• _Your assignment_
The answer is to be the data that follows, transcribed exactly, minus its pictures.
---- Data listing
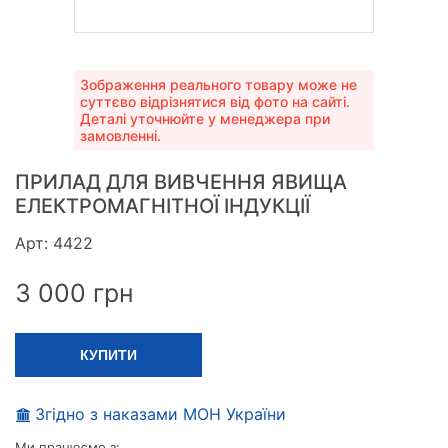
Зображення реального товару може не
суттєво відрізнятися від фото на сайті.
Деталі уточнюйте у менеджера при
замовленні.
ПРИЛАД ДЛЯ ВИВЧЕННЯ ЯВИЩА
ЕЛЕКТРОМАГНІТНОЇ ІНДУКЦІЇ
Арт: 4422
3 000
грн
КУПИТИ
Згідно з наказами МОН України
Ми працюємо з:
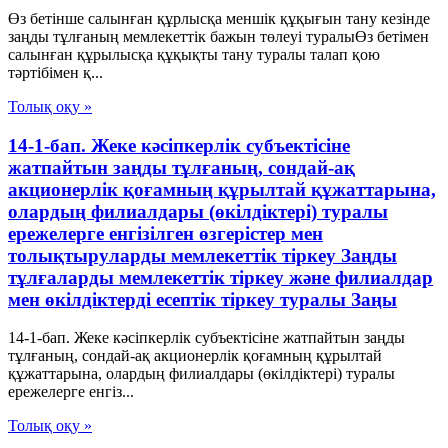
Өз бетінше салынған құрлысқа меншік құқығын тану кезінде
заңды тұлғаның мемлекеттік бажын төлеуі туралыӨз бетiмен
салынған құрылысқа құқықты тану туралы талап қою
тәртiбiмен қ...
Толық оқу »
14-1-бап. Жеке кәсіпкерлік субъектісіне
жатпайтын заңды тұлғаның, сондай-ақ
акционерлік қоғамның құрылтай құжаттарына,
олардың филиалдары (өкілдіктері) туралы
ережелерге енгізілген өзгерістер мен
толықтыруларды мемлекеттік тіркеу Заңды
тұлғаларды мемлекеттік тіркеу және филиалдар
мен өкілдіктерді есептік тіркеу туралы Заңы
14-1-бап. Жеке кәсіпкерлік субъектісіне жатпайтын заңды
тұлғаның, сондай-ақ акционерлік қоғамның құрылтай
құжаттарына, олардың филиалдары (өкілдіктері) туралы
ережелерге енгіз...
Толық оқу »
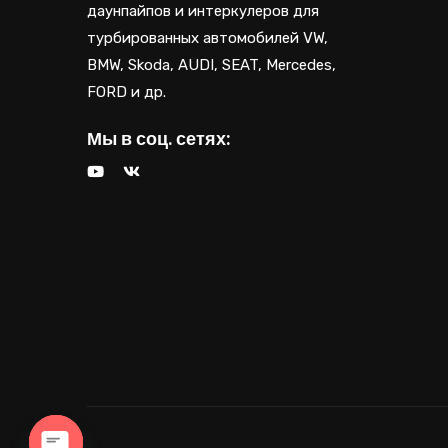
даунпайпов и интеркулеров для
турбированных автомобилей VW,
BMW, Skoda, AUDI, SEAT, Mercedes,
FORD и др.
Мы в соц. сетях:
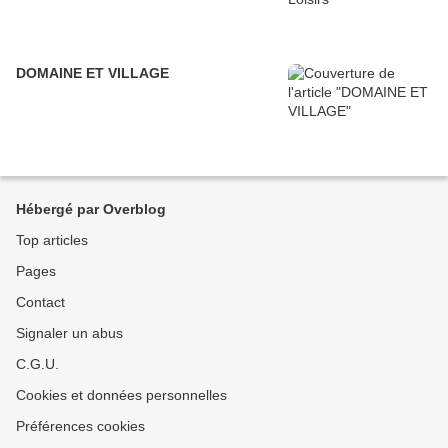
DOMAINE ET VILLAGE
Hébergé par Overblog
Top articles
Pages
Contact
Signaler un abus
C.G.U.
Cookies et données personnelles
Préférences cookies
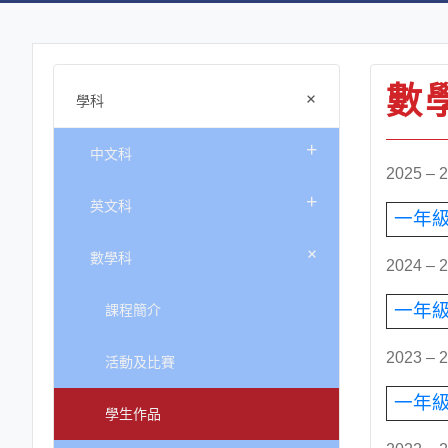
數
+
學科
+
中文科
2025 –
+
英文科
一年
+
數學科
2024 –
課程簡介
一年
2023 –
活動及比賽
一年
學生作品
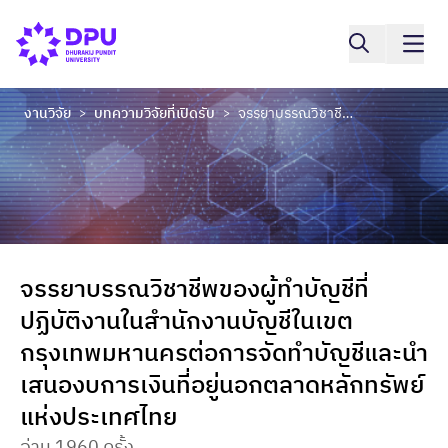
งานวิจัย
บทความวิจัยที่เปิดรับ
จรรยาบรรณวิชาชีพของผู้ทำบัญชีที่ปฏิบัติงานในสำนักงานบัญชีในเขตกรุงเทพมหานครต่อการจัดทำบัญชีและนำเสนองบการเงินที่อยู่นอกตลาดหลักทรัพย์แห่งประเทศไทย
>
>
จรรยาบรรณวิชาชีพของผู้ทำบัญชีที่
ปฏิบัติงานในสำนักงานบัญชีในเขต
กรุงเทพมหานครต่อการจัดทำบัญชีและนำ
เสนองบการเงินที่อยู่นอกตลาดหลักทรัพย์
แห่งประเทศไทย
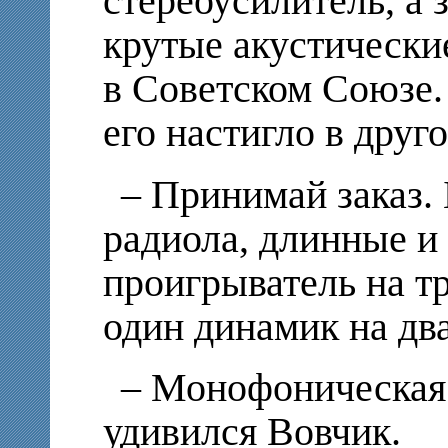
стереоусилитель, а 
крутые акустически
в Советском Союзе.
его настигло в друг
– Принимай заказ.
радиола, длинные и
проигрыватель на тр
один динамик на два
– Монофоническая
удивился Вовчик.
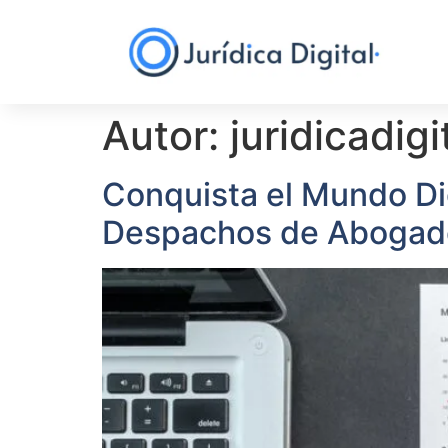
Autor:
juridicadigi
Conquista el Mundo Dig
Despachos de Abogad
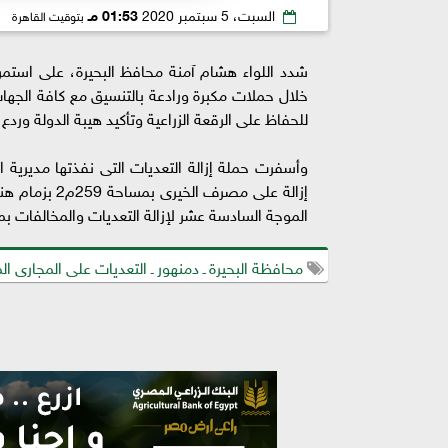
السبت، 5 سبتمبر 2020
01:53 مـ
بتوقيت القاهرة
شدد اللواء هشام آمنة محافظ البحيرة، على استمرا
خلال حملات مكبرة ورادعة بالتنسيق مع كافة الجهات 
للحفاظ على الرقعة الزراعية وتأكيد هيبة الدولة وردع 
إزالة على مص
الموجة السادسة عشر لإزالة التعديات والمخالفات بم
محافظة البحيرة ـ دمنهور ـ التعديات على المجارى المائ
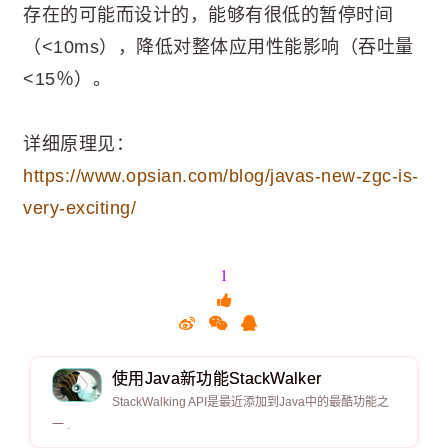
存在的可能而设计的，能够有很低的暂停时间
（<10ms），降低对整体应用性能影响（吞吐量
<15％）。
详细原理见：
https://www.opsian.com/blog/javas-new-zgc-is-
very-exciting/
1
使用Java新功能StackWalker
StackWalking API是最近添加到Java中的最酷功能之
一 .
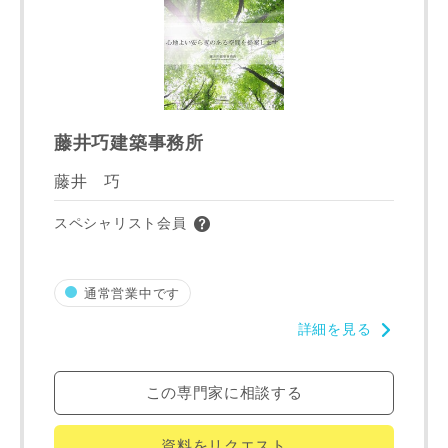
ご住所
郵便番号
藤井巧建築事務所
-
藤井 巧
都道府県
スペシャリスト会員
市区町村
通常営業中です
詳細を見る
町名
この専門家に相談する
資料をリクエスト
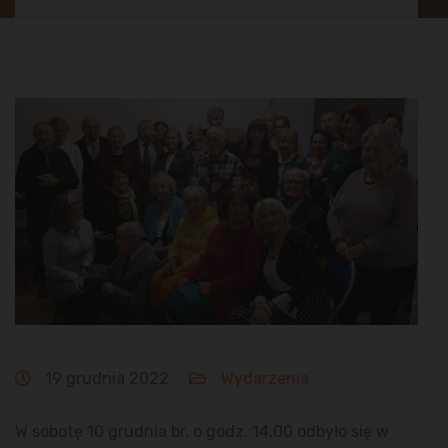
19 grudnia 2022
Wydarzenia
W sobotę 10 grudnia br. o godz. 14.00 odbyło się w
--------
• _Answer box_
Зображення реального товару може не
суттєво відрізнятися від фото на сайті.
Деталі уточнюйте у менеджера при
замовленні.
ПРИЛАД ДЛЯ ВИВЧЕННЯ ЯВИЩА
ЕЛЕКТРОМАГНІТНОЇ ІНДУКЦІЇ
Арт: 4422
3 000
грн
КУПИТИ
Згідно з наказами МОН України
Ми працюємо з:
Өз бетінше салынған құрлысқа меншік құқығын тану кезінде
заңды тұлғаның мемлекеттік бажын төлеуі туралыӨз бетiмен
салынған құрылысқа құқықты тану туралы талап қою
тәртiбiмен қ...
Толық оқу »
14-1-бап. Жеке кәсіпкерлік субъектісіне
жатпайтын заңды тұлғаның, сондай-ақ
акционерлік қоғамның құрылтай құжаттарына,
олардың филиалдары (өкілдіктері) туралы
ережелерге енгізілген өзгерістер мен
толықтыруларды мемлекеттік тіркеу Заңды
тұлғаларды мемлекеттік тіркеу және филиалдар
мен өкілдіктерді есептік тіркеу туралы Заңы
14-1-бап. Жеке кәсіпкерлік субъектісіне жатпайтын заңды
тұлғаның, сондай-ақ акционерлік қоғамның құрылтай
құжаттарына, олардың филиалдары (өкілдіктері) туралы
ережелерге енгіз...
Толық оқу »
даунпайпов и интеркулеров для
турбированных автомобилей VW,
BMW, Skoda, AUDI, SEAT, Mercedes,
FORD и др.
Мы в соц. сетях:
DOMAINE ET VILLAGE
Hébergé par Overblog
Top articles
Pages
Contact
Signaler un abus
C.G.U.
Cookies et données personnelles
Préférences cookies
數
+
學科
+
中文科
2025 –
+
英文科
一年
+
數學科
2024 –
課程簡介
一年
2023 –
活動及比賽
一年
學生作品
งานวิจัย
บทความวิจัยที่เปิดรับ
จรรยาบรรณวิชาชีพของผู้ทำบัญชีที่ปฏิบัติงานในสำนักงานบัญชีในเขตกรุงเทพมหานครต่อการจัดทำบัญชีและนำเสนองบการเงินที่อยู่นอกตลาดหลักทรัพย์แห่งประเทศไทย
>
>
จรรยาบรรณวิชาชีพของผู้ทำบัญชีที่
ปฏิบัติงานในสำนักงานบัญชีในเขต
กรุงเทพมหานครต่อการจัดทำบัญชีและนำ
เสนองบการเงินที่อยู่นอกตลาดหลักทรัพย์
แห่งประเทศไทย
стереоусилитель, а 
крутые акустически
в Советском Союзе.
его настигло в друг
– Принимай заказ.
радиола, длинные и
проигрыватель на тр
один динамик на два
– Монофоническая
удивился Вовчик.
Autor:
juridicadigi
Conquista el Mundo Dig
Despachos de Abogad
السبت، 5 سبتمبر 2020
01:53 مـ
بتوقيت القاهرة
شدد اللواء هشام آمنة محافظ البحيرة، على استمرا
خلال حملات مكبرة ورادعة بالتنسيق مع كافة الجهات 
للحفاظ على الرقعة الزراعية وتأكيد هيبة الدولة وردع 
إزالة على مص
الموجة السادسة عشر لإزالة التعديات والمخالفات بم
محافظة البحيرة ـ دمنهور ـ التعديات على المجارى المائ
存在的可能而设计的，能够有很低的暂停时间
（<10ms），降低对整体应用性能影响（吞吐量
<15％）。
详细原理见：
https://www.opsian.com/blog/javas-new-zgc-is-
very-exciting/
1
使用Java新功能StackWalker
StackWalking API是最近添加到Java中的最酷功能之
一 .
ご住所
郵便番号
藤井巧建築事務所
-
藤井 巧
都道府県
スペシャリスト会員
市区町村
通常営業中です
詳細を見る
町名
この専門家に相談する
資料をリクエスト
19 grudnia 2022
Wydarzenia
W sobotę 10 grudnia br. o godz. 14.00 odbyło się w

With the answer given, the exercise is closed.